Database Indexing: What Every Backend Engineer Should Know
Indexes can make or break your application performance. Here's how they work internally and when to use them.
Database Indexing: What Every Backend Engineer Should Know
Adding an index turned a 4-second query into 3 milliseconds. Sounds magical, but understanding why requires knowing what’s happening under the hood.
Without an Index
SELECT * FROM users WHERE email = 'john@example.com';
Without an index, PostgreSQL does a sequential scan — reads every single row in the table and checks if email matches. With 1 million rows, that’s 1 million comparisons. O(n).
With an Index
CREATE INDEX idx_users_email ON users (email);
Now PostgreSQL builds a B-tree — a balanced tree structure where it can find any value in O(log n). With 1 million rows, that’s ~20 comparisons instead of 1 million.
B-Tree: The Default
[M]
/ \
[D, H] [Q, U]
/ | \ / | \
[A-C][E-G][I-L][N-P][R-T][V-Z]
Every leaf node contains pointers to the actual table rows. Lookups, range queries, and sorting all benefit.
Good for:
- Equality:
WHERE email = 'x' - Range:
WHERE created_at > '2024-01-01' - Sorting:
ORDER BY created_at DESC - Prefix:
WHERE name LIKE 'John%'
Not useful for:
WHERE name LIKE '%john%'(no prefix)- Functions:
WHERE LOWER(email) = 'x'(use expression index)
Composite Indexes
CREATE INDEX idx_orders_user_status ON orders (user_id, status);
This helps:
WHERE user_id = 1✅ (leftmost prefix)WHERE user_id = 1 AND status = 'active'✅WHERE status = 'active'❌ (skips leftmost column)
Column order matters.
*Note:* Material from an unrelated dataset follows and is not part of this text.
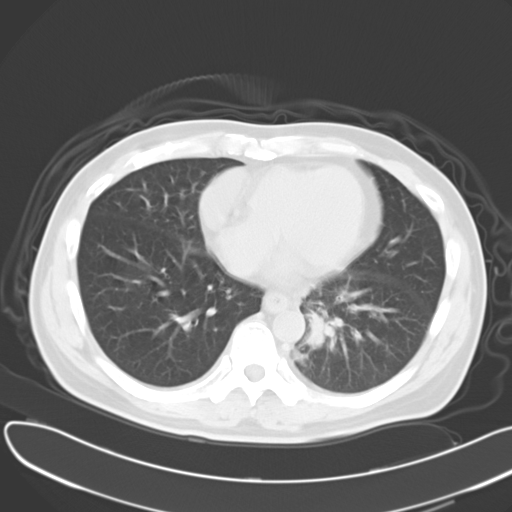
Chest CT, one axial slice. Slice 12 of 30 in the series (ordered by position). Lung window (W 1500 / L -600 HU). 10 mm slice thickness. 512 × 512 image matrix, field of view 376 × 376 mm. Male patient, age 55 years. Case-level facts recorded for this patient, not image findings: clinical TNM (as recorded): T2 N3 M0.
Outlined on this slice (rectangle marked by the reading radiologist):
- lung tumour (recorded histology: small cell carcinoma): bounding box <305,306,346,357> (left, top, right, bottom; pixels)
Put the most selective (most unique values) column first, or the column you filter on most frequently.
Partial Indexes
Why index rows you’ll never query?
-- Only index active users
CREATE INDEX idx_active_users ON users (email) WHERE active = true;
-- Only index unprocessed orders
CREATE INDEX idx_pending_orders ON orders (created_at) WHERE status = 'pending';
Smaller index = faster lookups + less storage + faster writes.
When Indexes Hurt
Every index has a cost:
- Write overhead: Every INSERT/UPDATE must also update the index
- Storage: Indexes consume disk space
- Planner confusion: Too many indexes can confuse the query planner
The 80/20 Rule
Most applications need indexes on:
- Primary keys (automatic)
- Foreign keys (not automatic in PostgreSQL!)
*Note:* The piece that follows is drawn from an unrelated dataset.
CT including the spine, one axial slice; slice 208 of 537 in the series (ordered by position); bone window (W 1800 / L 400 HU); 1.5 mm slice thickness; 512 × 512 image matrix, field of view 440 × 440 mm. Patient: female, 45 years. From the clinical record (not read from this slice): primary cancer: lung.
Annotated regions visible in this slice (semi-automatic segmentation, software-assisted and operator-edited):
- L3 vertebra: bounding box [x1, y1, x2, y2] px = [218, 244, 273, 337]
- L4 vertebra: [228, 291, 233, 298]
- Columns in WHERE clauses
- Columns in JOIN conditions
- Columns in ORDER BY
EXPLAIN ANALYZE: Your Best Friend
EXPLAIN ANALYZE SELECT * FROM users WHERE email = 'john@example.com';
Index Scan using idx_users_email on users
Index Cond: (email = 'john@example.com')
Planning Time: 0.1 ms
Execution Time: 0.05 ms
vs without index:
Seq Scan on users
Filter: (email = 'john@example.com')
Rows Removed by Filter: 999999
Planning Time: 0.1 ms
Execution Time: 245.3 ms
Always EXPLAIN before and after adding an index.
Common Mistakes
1. Indexing Everything
-- Don't do this
CREATE INDEX idx_1 ON users (first_name);
CREATE INDEX idx_2 ON users (last_name);
CREATE INDEX idx_3 ON users (email);
CREATE INDEX idx_4 ON users (phone);
CREATE INDEX idx_5 ON users (created_at);
Instead, analyze your actual queries and create targeted indexes.
2. Missing Foreign Key Indexes
-- PostgreSQL doesn't auto-index foreign keys!
-- If you JOIN or WHERE on user_id, add this:
CREATE INDEX idx_posts_user_id ON posts (user_id);
3. Ignoring Index-Only Scans
If your query only needs columns that exist in the index:
CREATE INDEX idx_users_email_name ON users (email, name);
-- This can be served entirely from the index (no table access)
SELECT name FROM users WHERE email = 'john@example.com';
Monitoring
-- Find unused indexes
SELECT indexrelname, idx_scan, idx_tup_read
FROM pg_stat_user_indexes
WHERE idx_scan = 0
ORDER BY pg_relation_size(indexrelid) DESC;
Delete unused indexes — they’re pure overhead.